OBJECTIVE: Please update the entries from the very first line through the line containing "common name: Meadow vetchling", both included, replacing "scientific name" with "binomial name" and leaving everything else as it is. Return only those lines.

DATASET EXTRACT:
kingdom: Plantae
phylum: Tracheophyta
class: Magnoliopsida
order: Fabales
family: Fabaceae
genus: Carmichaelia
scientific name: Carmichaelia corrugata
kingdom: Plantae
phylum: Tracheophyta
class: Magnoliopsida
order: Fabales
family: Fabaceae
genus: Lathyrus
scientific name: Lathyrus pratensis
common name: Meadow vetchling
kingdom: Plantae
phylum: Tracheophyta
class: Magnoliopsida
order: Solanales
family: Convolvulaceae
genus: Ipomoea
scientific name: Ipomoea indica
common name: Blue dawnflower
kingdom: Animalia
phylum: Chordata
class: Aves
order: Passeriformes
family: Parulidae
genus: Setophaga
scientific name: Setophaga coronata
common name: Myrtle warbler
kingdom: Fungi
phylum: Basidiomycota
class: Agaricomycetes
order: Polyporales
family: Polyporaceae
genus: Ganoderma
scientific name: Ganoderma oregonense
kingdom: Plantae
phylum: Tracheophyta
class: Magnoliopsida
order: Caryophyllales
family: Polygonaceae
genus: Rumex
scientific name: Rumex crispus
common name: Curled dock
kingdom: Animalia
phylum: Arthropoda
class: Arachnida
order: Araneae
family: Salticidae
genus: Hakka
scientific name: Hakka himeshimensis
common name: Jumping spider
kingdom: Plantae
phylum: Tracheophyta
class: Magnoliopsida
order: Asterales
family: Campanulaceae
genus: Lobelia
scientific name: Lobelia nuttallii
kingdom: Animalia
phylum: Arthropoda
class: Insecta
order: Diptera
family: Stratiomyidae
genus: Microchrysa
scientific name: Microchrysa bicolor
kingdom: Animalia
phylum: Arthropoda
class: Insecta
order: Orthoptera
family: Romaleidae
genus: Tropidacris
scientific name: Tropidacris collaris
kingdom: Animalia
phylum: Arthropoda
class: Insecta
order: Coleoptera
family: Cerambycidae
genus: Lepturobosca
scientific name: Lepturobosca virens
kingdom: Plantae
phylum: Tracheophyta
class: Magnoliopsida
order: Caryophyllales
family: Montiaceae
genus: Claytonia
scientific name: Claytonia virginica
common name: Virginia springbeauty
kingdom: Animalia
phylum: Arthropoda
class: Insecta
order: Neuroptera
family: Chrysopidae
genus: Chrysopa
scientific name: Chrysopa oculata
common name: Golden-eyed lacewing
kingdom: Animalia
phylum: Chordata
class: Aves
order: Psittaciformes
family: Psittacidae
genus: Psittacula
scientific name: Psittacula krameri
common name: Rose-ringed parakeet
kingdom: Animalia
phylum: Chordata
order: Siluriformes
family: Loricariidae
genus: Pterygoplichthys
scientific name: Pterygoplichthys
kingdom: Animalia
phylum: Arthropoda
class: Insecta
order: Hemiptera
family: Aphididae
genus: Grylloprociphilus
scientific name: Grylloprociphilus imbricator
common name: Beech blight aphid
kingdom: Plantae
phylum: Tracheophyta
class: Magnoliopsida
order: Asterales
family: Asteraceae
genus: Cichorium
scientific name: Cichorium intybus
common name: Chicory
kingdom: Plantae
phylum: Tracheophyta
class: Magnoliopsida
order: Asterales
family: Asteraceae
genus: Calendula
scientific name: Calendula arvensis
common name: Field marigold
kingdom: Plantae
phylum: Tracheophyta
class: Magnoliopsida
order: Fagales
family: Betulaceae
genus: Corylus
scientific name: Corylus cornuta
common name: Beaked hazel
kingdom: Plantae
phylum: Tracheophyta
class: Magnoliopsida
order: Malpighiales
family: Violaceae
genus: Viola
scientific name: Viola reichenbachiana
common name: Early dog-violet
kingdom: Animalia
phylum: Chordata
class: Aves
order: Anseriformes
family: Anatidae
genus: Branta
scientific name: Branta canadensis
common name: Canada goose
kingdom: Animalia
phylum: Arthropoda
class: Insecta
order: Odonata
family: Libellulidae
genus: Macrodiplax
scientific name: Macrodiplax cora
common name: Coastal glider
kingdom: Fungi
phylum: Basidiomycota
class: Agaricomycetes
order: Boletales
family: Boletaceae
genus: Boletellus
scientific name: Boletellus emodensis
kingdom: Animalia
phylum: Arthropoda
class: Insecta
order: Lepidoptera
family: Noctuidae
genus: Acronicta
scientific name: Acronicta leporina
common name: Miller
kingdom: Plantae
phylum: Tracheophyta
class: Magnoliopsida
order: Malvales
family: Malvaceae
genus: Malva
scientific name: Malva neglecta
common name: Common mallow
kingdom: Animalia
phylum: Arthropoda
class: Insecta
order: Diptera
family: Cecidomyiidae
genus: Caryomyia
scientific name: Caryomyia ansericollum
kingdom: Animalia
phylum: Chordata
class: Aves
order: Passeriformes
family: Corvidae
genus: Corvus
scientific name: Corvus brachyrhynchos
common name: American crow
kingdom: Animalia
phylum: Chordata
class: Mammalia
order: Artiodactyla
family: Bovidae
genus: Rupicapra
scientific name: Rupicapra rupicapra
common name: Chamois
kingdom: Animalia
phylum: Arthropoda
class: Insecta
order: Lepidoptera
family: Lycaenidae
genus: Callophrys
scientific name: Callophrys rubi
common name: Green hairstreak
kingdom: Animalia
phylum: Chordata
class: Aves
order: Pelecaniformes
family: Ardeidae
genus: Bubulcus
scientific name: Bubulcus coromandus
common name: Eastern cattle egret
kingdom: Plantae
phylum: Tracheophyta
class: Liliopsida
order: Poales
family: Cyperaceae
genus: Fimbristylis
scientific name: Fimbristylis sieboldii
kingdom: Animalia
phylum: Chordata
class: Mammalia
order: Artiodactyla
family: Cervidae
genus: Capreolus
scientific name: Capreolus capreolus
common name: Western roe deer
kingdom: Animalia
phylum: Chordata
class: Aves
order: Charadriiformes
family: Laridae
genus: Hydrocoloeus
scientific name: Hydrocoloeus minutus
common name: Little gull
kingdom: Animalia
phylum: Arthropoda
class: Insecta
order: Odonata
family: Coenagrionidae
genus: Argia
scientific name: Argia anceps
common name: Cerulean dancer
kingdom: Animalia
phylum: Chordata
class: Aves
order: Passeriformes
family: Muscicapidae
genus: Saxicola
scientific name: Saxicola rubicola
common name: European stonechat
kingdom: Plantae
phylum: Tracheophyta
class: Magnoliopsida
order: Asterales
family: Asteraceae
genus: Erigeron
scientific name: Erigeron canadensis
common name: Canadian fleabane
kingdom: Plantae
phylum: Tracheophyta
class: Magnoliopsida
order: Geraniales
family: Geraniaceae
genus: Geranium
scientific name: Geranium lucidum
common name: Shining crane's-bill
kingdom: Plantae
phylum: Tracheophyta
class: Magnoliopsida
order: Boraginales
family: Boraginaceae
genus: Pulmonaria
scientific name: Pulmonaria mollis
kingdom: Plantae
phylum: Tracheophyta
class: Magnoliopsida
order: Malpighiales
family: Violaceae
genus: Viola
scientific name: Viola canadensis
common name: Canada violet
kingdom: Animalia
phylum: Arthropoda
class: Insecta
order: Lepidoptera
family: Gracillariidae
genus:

RESULT:
kingdom: Plantae
phylum: Tracheophyta
class: Magnoliopsida
order: Fabales
family: Fabaceae
genus: Carmichaelia
binomial name: Carmichaelia corrugata
kingdom: Plantae
phylum: Tracheophyta
class: Magnoliopsida
order: Fabales
family: Fabaceae
genus: Lathyrus
binomial name: Lathyrus pratensis
common name: Meadow vetchling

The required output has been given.